CVE-2023-41842

Name of the Vulnerable Software and Affected Versions Fortinet FortiManager versions 7.2.0 through 7.2.3 and 7.4.0 through 7.4.1 and before 7.0.10 Fortinet FortiAnalyzer versions 7.2.0 through 7.2.3 and 7.4.0 through 7.4.1 and before 7.0.10 Fortinet FortiAnalyzer-BigData before 7.2.5 Fortinet FortiPortal version 5.3 and version 6.0

Description The issue is related to the use of an externally-controlled format string, which can be exploited by a privileged attacker to execute unauthorized code or commands via specially crafted command arguments.

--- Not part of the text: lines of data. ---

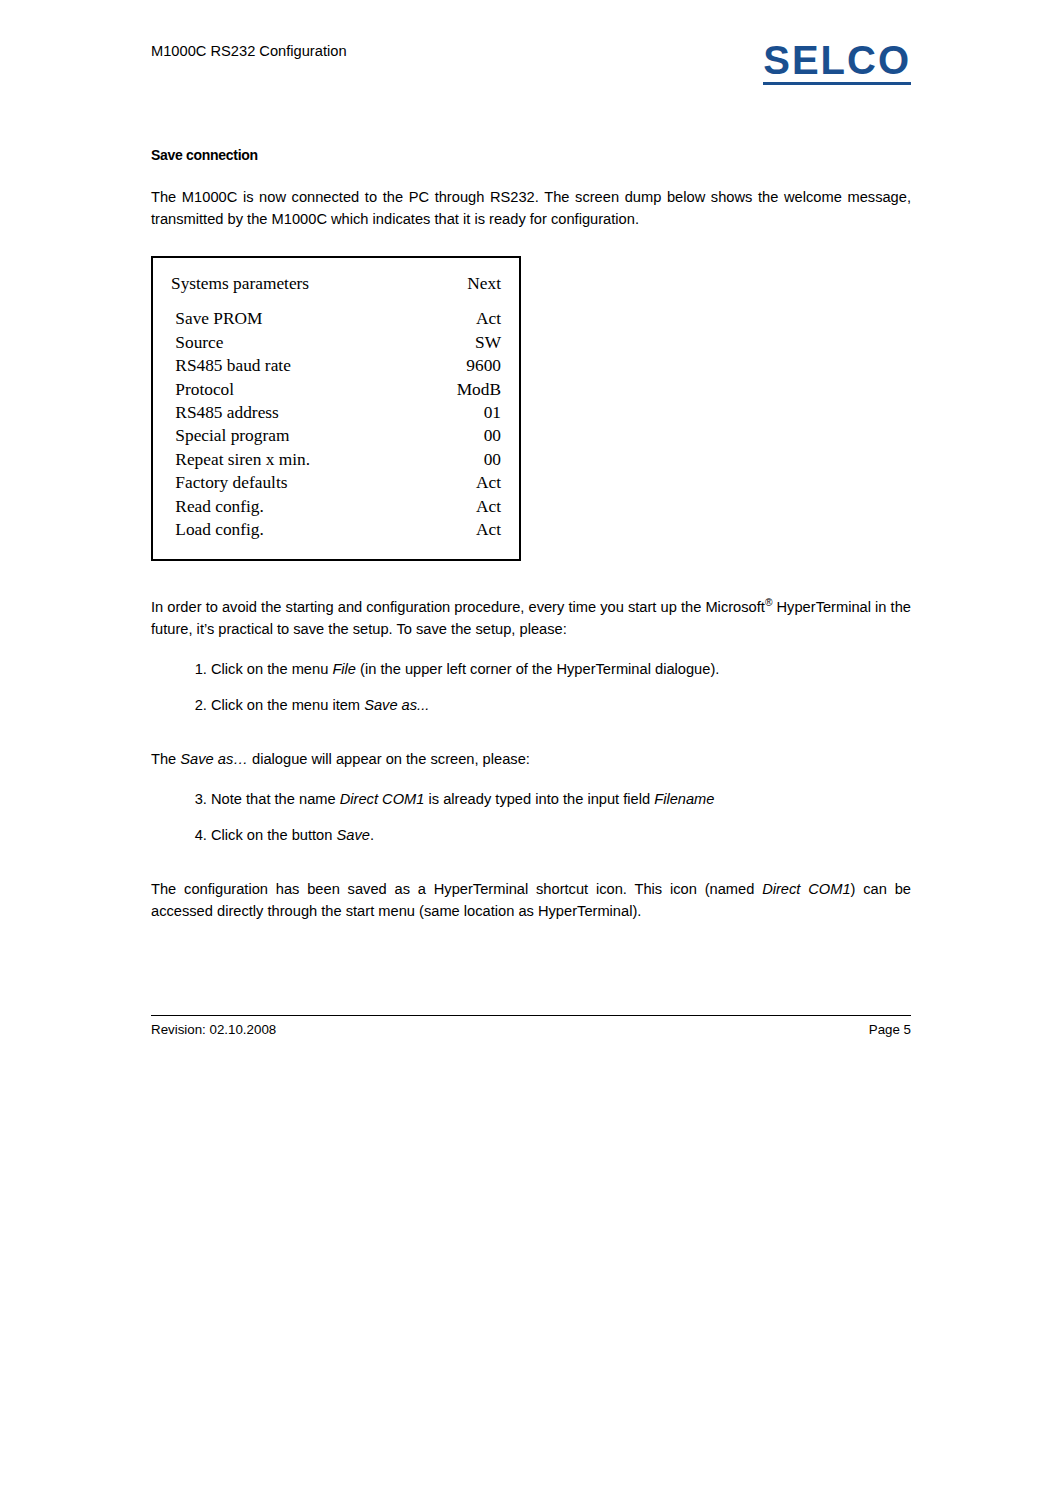M1000C RS232 Configuration
SELCO
Save connection
The M1000C is now connected to the PC through RS232. The screen dump below shows the welcome message, transmitted by the M1000C which indicates that it is ready for configuration.
| Systems parameters | Next |
| Save PROM | Act |
| Source | SW |
| RS485 baud rate | 9600 |
| Protocol | ModB |
| RS485 address | 01 |
| Special program | 00 |
| Repeat siren x min. | 00 |
| Factory defaults | Act |
| Read config. | Act |
| Load config. | Act |
In order to avoid the starting and configuration procedure, every time you start up the Microsoft® HyperTerminal in the future, it’s practical to save the setup. To save the setup, please:
Click on the menu File (in the upper left corner of the HyperTerminal dialogue).
Click on the menu item Save as...
The Save as… dialogue will appear on the screen, please:
Note that the name Direct COM1 is already typed into the input field Filename
Click on the button Save.
The configuration has been saved as a HyperTerminal shortcut icon. This icon (named Direct COM1) can be accessed directly through the start menu (same location as HyperTerminal).
Revision: 02.10.2008 Page 5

This is a result of a CWE-134 vulnerability.

Recommendations For Fortinet FortiManager versions 7.2.0 through 7.2.3 and 7.4.0 through 7.4.1 and before 7.0.10, update to a version that includes the fix for this issue. For Fortinet FortiAnalyzer versions 7.2.0 through 7.2.3 and 7.4.0 through 7.4.1 and before 7.0.10, update to a version that includes the fix for this issue. For Fortinet FortiAnalyzer-BigData before 7.2.5, update to version 7.2.5 or later. For Fortinet FortiPortal version 5.3 and version 6.0, consider disabling the vulnerable functionality until a patch is available. At the moment, there is no information about a newer version that contains a fix for this vulnerability for Fortinet FortiPortal.